Monday, January 30, 2006

Agency reassurance not very reassuring.

Clearly the Enviroment Agency (EA) is trying its very best to reassure people that there are no "extra risks" from burning waste at Rugby, but they have started in the wrong place. First we want to know what the risk is from the coal burning cement plant, before they start "adding in" a few more toxic pollutants. They quote (Committee on the Medical Effects of Air Pollutants) COMEAP in reply to the EA/HPA (Health Protection Agency) request "to consider data collated by the HPA and EA on the effects of emissions of air pollutants substituting Substitute Liquid Fuel and used tyres for a proportion of coke used in specific cement kilns."

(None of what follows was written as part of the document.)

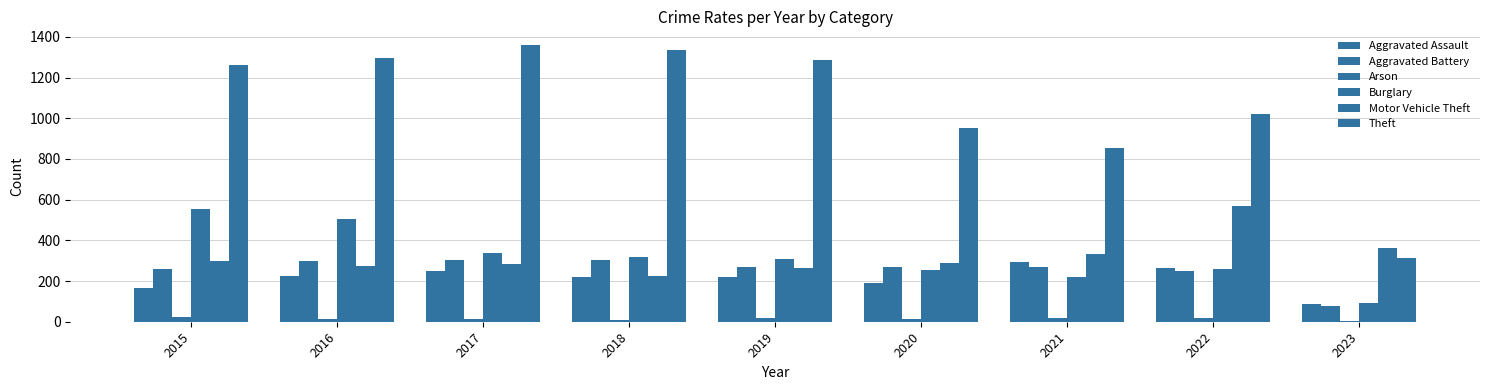

How many groups of bars are there?

9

COMEAP reported, "the substitution of Substitute Liquid Fuel and used tyres.. in comparison to the use of COKE as a fuel, is "unlikely" to cause an increased risk to health." Well that certainly makes us all feel better! Where are these plants that they studied located; how many people in the plume grounding area; are they wet/semi-wet process like Rugby where the heavy wet plume grounds easily; how many people did they study; what was the methodology; how many people live in the two kilometre plume grounding area that they studied?

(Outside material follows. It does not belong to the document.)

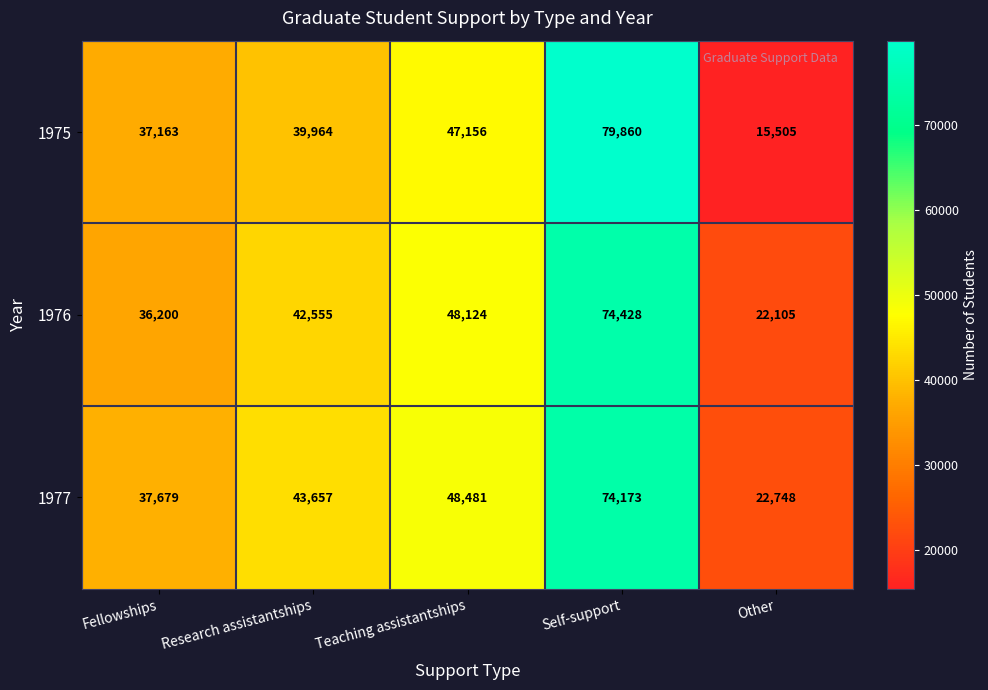

Which category has the highest value in the 1976 series?

Self-support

This report is not relevant in Rugby where COKE is not burnt. Does the EA, or the HPA/COMEAP, have any relevant health studies on the substitution of tyres for COAL in any cement kilns, as opposed to coke? And even more important what about their study of "Rugby town air quality and health without any cement plant emissions", or have they not carried that out yet.

In the meantime "look behind you" as the Agency have commissioned a Market Researcher to knock doors in Rugby to find out what people really think and experience in Rugby as regards the cement plant. They will be sorry they asked!